Data listing:
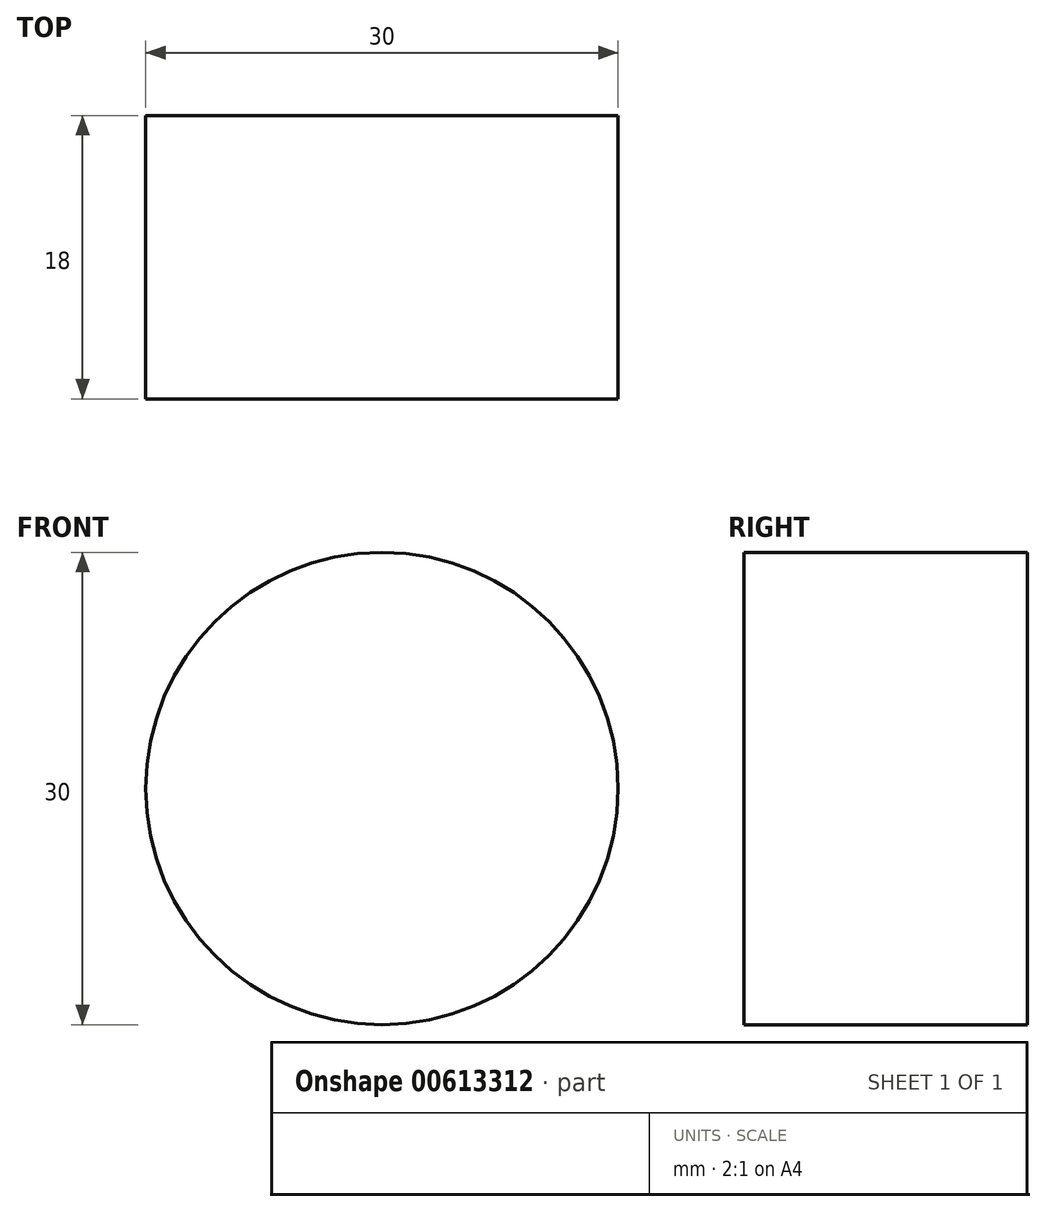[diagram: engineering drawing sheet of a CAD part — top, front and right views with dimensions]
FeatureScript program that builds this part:
annotation { "Feature Type Name" : "Feature", "Feature Type Description" : "" }
export const myFeature = defineFeature(function(context is Context, id is Id, definition is map)
    precondition{}
    {
        {
            var Q0;
            Q0=qCreatedBy(makeId("Top.planeOp"),FACE);
            var sketch = newSketch(context, id + "F0", { "sketchPlane" : qUnion([Q0])});
            skCircle(sketch, "E0", {"center": v(0, 0) * mm, "radius": 5 * mm});
            skSolve(sketch);
        }
        {
            var Q0;
            Q0 = qSketchRegion(id + "F0", true);
            extrude(context, id + "F1", {"entities" : qUnion([Q0]), "depth" : 5 * mm, "offsetDistance" : 25 * mm});
        }
        {
            var Q0;
            Q0=qCreatedBy(makeId("Front.planeOp"),FACE);
            var sketch = newSketch(context, id + "F2", { "sketchPlane" : qUnion([Q0])});
            skCircle(sketch, "E1", {"center": v(0, 0) * mm, "radius": 15 * mm});
            skSolve(sketch);
        }
        {
            var Q0;
            Q0=makeQuery(id+"F2.imprint","IMPRINT",FACE,{"disambiguationData":[TD([[makeQuery(id+"F2.imprint","IMPRINT",EDGE,{"derivedFrom":sQuery(id+"F2.wireOp",EDGE,"E1")}),1.0]])]});
            extrude(context, id + "F3", {"entities" : qUnion([Q0]), "operationType" : NewBodyOperationType.ADD, "endBound" : BoundingType.SYMMETRIC, "depth" : 18 * mm, "offsetDistance" : 25 * mm});
        }
    });
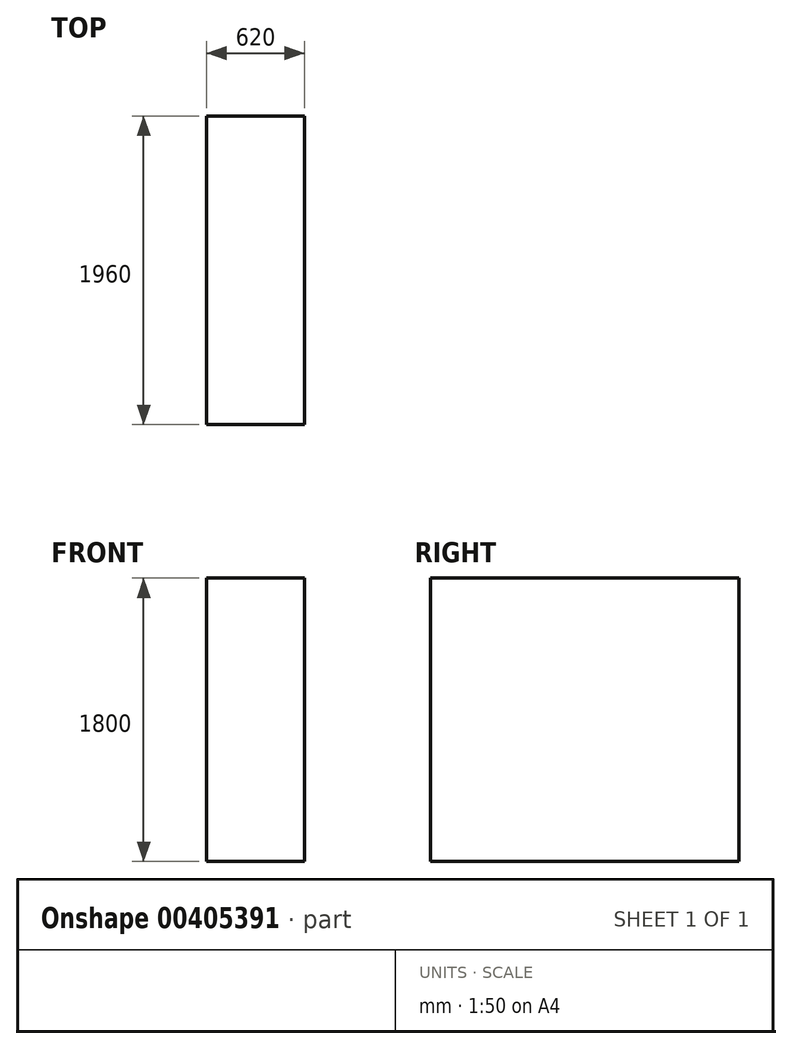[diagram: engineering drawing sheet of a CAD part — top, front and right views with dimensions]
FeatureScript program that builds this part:
annotation { "Feature Type Name" : "Feature", "Feature Type Description" : "" }
export const myFeature = defineFeature(function(context is Context, id is Id, definition is map)
    precondition{}
    {
        {
            var Q0;
            Q0=qCreatedBy(makeId("Top.planeOp"),FACE);
            var sketch = newSketch(context, id + "F0", { "sketchPlane" : qUnion([Q0])});
            skLineSegment(sketch, "E0.bottom", {"start": v(-570.83, 1900.38) * mm, "end": v(49.17, 1900.38) * mm});
            skLineSegment(sketch, "E0.top", {"start": v(-570.83, -59.62) * mm, "end": v(49.17, -59.62) * mm});
            skLineSegment(sketch, "E0.left", {"start": v(-570.83, 1900.38) * mm, "end": v(-570.83, -59.62) * mm});
            skLineSegment(sketch, "E0.right", {"start": v(49.17, 1900.38) * mm, "end": v(49.17, -59.62) * mm});
            skSolve(sketch);
        }
        {
            var Q0;
            Q0 = qSketchRegion(id + "F0", true);
            extrude(context, id + "F1", {"entities" : qUnion([Q0]), "depth" : 1800 * mm});
        }
    });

• _Goal of the exercise_
Pick out every line in the rows above that contains the string "FACE", and copy each one in full. Case counts.

• _Answer below_
            Q0=qCreatedBy(makeId("Top.planeOp"),FACE);
            Q0=qCreatedBy(makeId("Front.planeOp"),FACE);
            Q0=makeQuery(id+"F2.imprint","IMPRINT",FACE,{"disambiguationData":[TD([[makeQuery(id+"F2.imprint","IMPRINT",EDGE,{"derivedFrom":sQuery(id+"F2.wireOp",EDGE,"E1")}),1.0]])]});
            Q0=qCreatedBy(makeId("Top.planeOp"),FACE);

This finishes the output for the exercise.